Despite advances in analytical methods, discrepancies in IGF-1 reference intervals remain a significant challenge. Establishing accurate reference intervals for each assay is complex, requiring collaboration among laboratorians, clinicians, and manufacturers. A nationwide multicenter effort is needed to standardize IGF-1 assays in a cost-effective and resource-efficient manner.

This review provides an in-depth examination of the ongoing challenges related to IGF-1 testing, including the need for improved standardization of measurement methods, mitigation of pre-analytical variability, and harmonization of reference intervals. (1–4)

胰岛素样生长因子-1 检测全面综述

近期在《临床实验室科学评论》期刊上发表的一篇文章中，黄博士等人对胰岛素样生长因子1（IGF-1）检测的现状进行了全面的综述，重点关注了三个关键领域：分析前误差多样性、不同的分析方法之间以及参考区间建立上导致的差异。

IGF-1 主要在肝脏合成，最初发现其能够模拟胰岛素的代谢作用。后来发现IGF-1 作为生长激素（GH）的关键调节因子，能够调控细胞增殖、分化和凋亡等关键过程。值得注意的是，与生长激素相比，IGF-1 的半衰期更长，因此不易受到干扰生长激素水平的因素的影响。因此，在诊断肢端肥大症或生长激素缺乏症等疾病时，IGF-1 的检测更具特异性和敏感性。

分析前因素如样本处理、采血时间和样本存储条件都会显著影响 IGF-1检测。黄博士等人强调，采血操作一致性，包括空腹采血和样本及时处理，对减少测量变异性至关重要。样本不当处理（如处理延迟或多次解冻）会影响 IGF-1 结果的准确性。

免疫测定法一直是 IGF-1 检测的主要方法，但这种方法可能会被胰岛素样生长因子结合蛋白（IGFBP）干扰。这些蛋白可能会妨碍免疫测定法对 IGF-1 的准确测量，会影响 IGF-1 结果的准确性。要想解决这个问题，可以用酸乙醇提取和使用 IGF-2 等技术来分离 IGFBP，但这些方法并非总是完全有用。

为了克服免疫测定法的局限性，现代质谱法应运而生。这些方法通过减少 IGFBP 干扰并提高其精确度，提供了更稳定、可靠和准确的 IGF-1 定量分析。质谱法有两种方法：一种是 “自下而上” 的方法，通过酶切 IGF-1 并用三重四极杆质谱仪检测肽段；另一种是 “自上而下” 的方法，使用高分辨率质谱仪检测完整的 IGF-1 分子。后者还可以通过蛋白质序列分析检测致病突变。在对243,808个患者样本的研究中，质谱技术可以识别出1,099个包含14种 IGF-1 变异的样本，显示出其临床应用价值。

尽管分析方法上取得了进展，但 IGF-1 参考范围的不一致仍然是一个重大难题，可能导致对结果的不同解释。每个检测方法建立准确的参考范围非常复杂，需要实验室、临床医生和检测方法制造商在全国范围内开展多中心合作，以经济高效和节约资源的方式实现这一共同目标。
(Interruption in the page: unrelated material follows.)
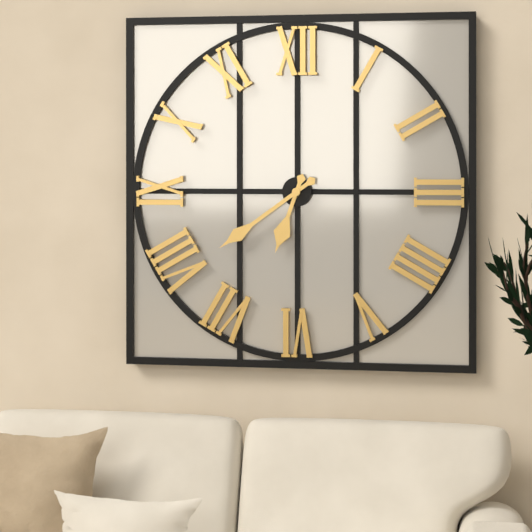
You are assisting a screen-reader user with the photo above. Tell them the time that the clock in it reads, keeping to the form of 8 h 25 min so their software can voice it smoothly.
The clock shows 6 h 39 min
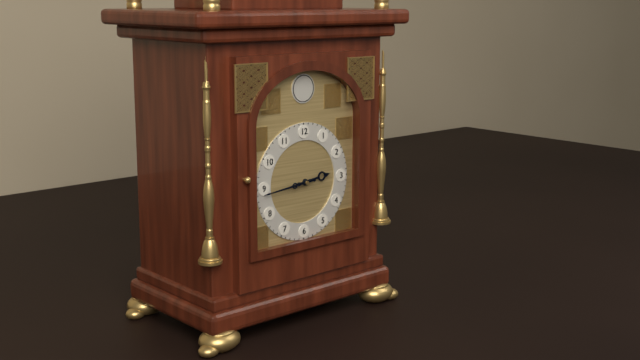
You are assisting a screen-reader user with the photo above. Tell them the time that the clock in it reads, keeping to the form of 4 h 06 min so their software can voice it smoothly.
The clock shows 2 h 44 min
该综述深入探讨了 IGF-1 检测中面临的持续挑战，包括需要把 IGF-1 测量方法标准化、减少分析前差错以及规范参考区间的设定。

References

1.         Huang R, Shi J, Wei R, Li J. Challenges of insulin-like growth factor-1 testing. Critical Reviews in Clinical Laboratory Sciences. 2024;1–16.

2.         Bystrom CE, Sheng S, Clarke NJ. Narrow Mass Extraction of Time-of-Flight Data for Quantitative Analysis of Proteins: Determination of Insulin-Like Growth Factor-1. Anal Chem. 2011;83:9005–10.

3.         Motorykin I, Li H, Clarke NJ, McPhaul MJ, Wu Z. Isotopic Peak Index, Relative Retention Time, and Tandem MS for Automated High Throughput IGF-1 Variants Identification in a Clinical Laboratory. Anal Chem. 2021;93:11836–42.

4.         Motorykin I, Mu J, Miller BS, Li A, Clarke NJ, McPhaul MJ, et al. Detection rate of IGF-1 variants and their implication to protein binding: study of over 240,000 patients. Clinical Chemistry and Laboratory Medicine (CCLM). 2024;62:484–92.